楚连翘一下子软在谢博衍怀里,也没有力气去锤他了,然后就听到他坏笑着开口:“你觉得我们像不像是在偷情?”
“你才在偷情。”
楚连翘反驳他。
少年身上带着淡淡的梅香,和酒香混在一起,楚连翘只觉得自己心跳又加快了几分。
他们就这样静静地依偎着,楚连翘调整了一下心跳和呼吸,清了清嗓:“谢博衍,我饿了。”

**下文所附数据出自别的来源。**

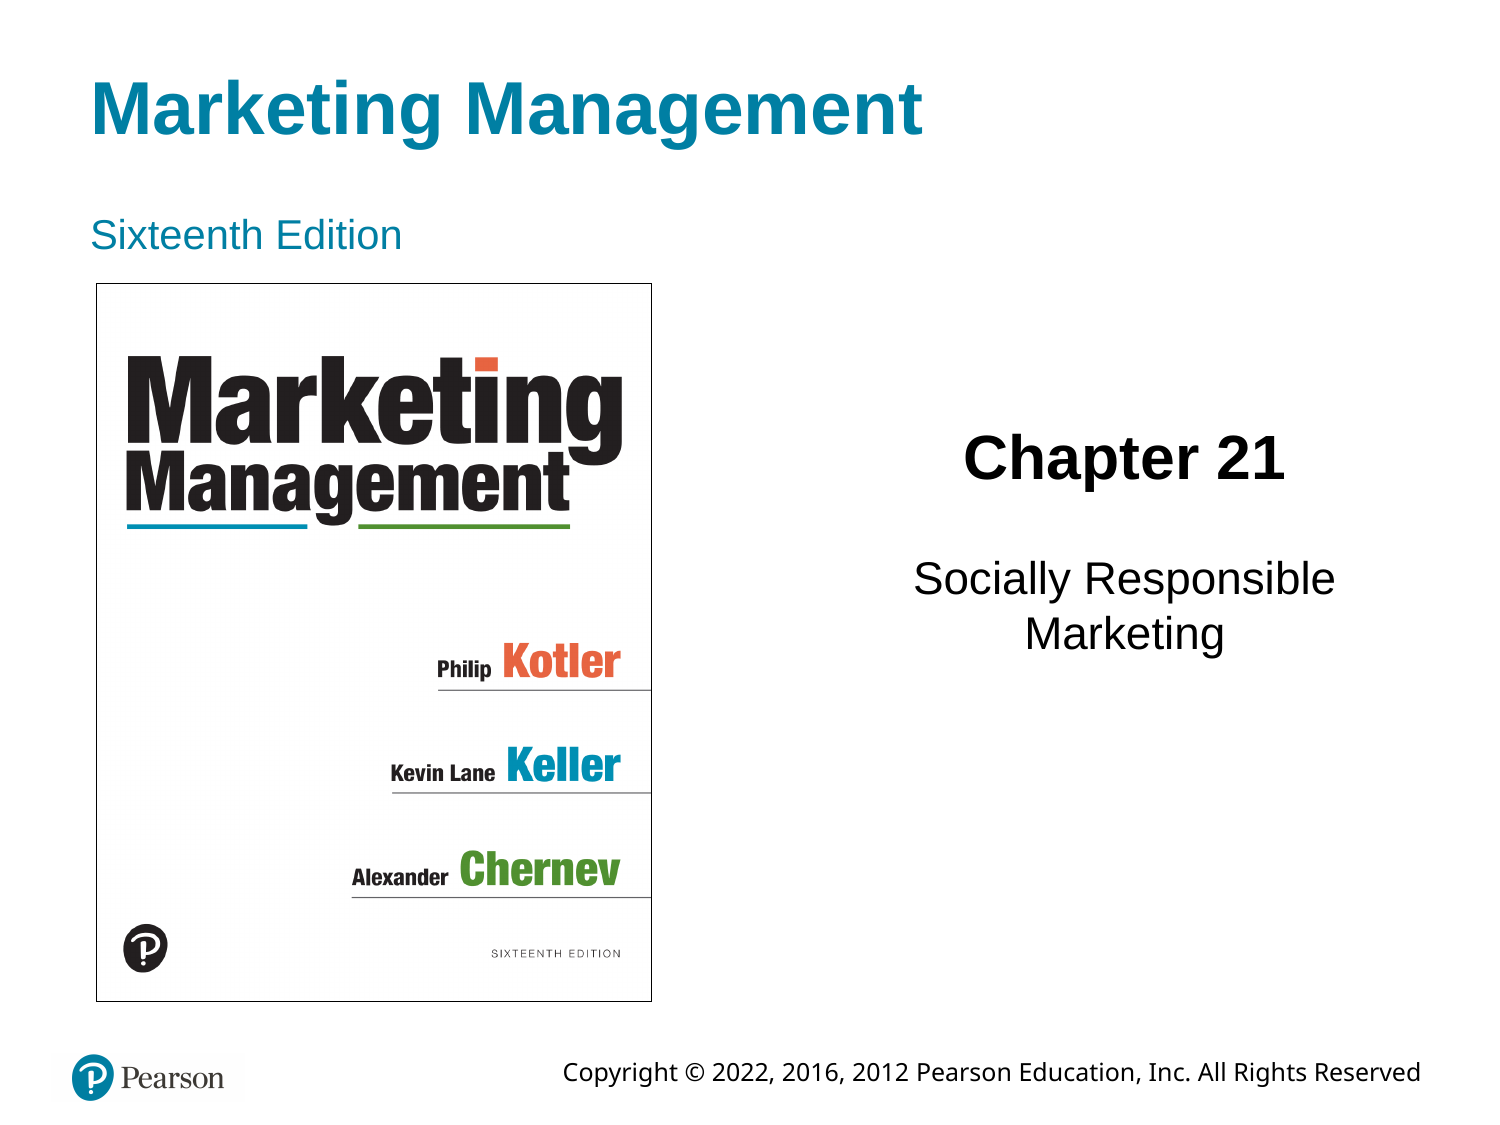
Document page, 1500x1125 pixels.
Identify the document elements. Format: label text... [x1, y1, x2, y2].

“饿了?”谢博衍重复了一下,好似在认真思考,他开口,言语间尽是调侃之意,“那刚才怎么不叫言画拿糕点进来?”
楚连翘一恼:“你又调侃我!”
她挣开他的怀抱,然后往床走去,却被他拉住手腕,她刚想说些什么,就被裹上了一件斗篷,带出了房间。
触到外面寒冷的温度后,她下意识地又往他怀里缩了缩。
“我们去哪?”
“给你开个小灶。”
……
大半夜御膳房果然没人。
想想也是,也没有人大半夜会来御膳房找吃的吧……
他们两人简直是有病。
楚连翘看着谢博衍轻车熟路地点上灯,然后在屋里翻翻找找。
他挑眉:“要不我下碗面给你吃?”
楚连翘答了句:“好。”
她坐在一旁看着谢博衍下面,思绪却已经飘向远处。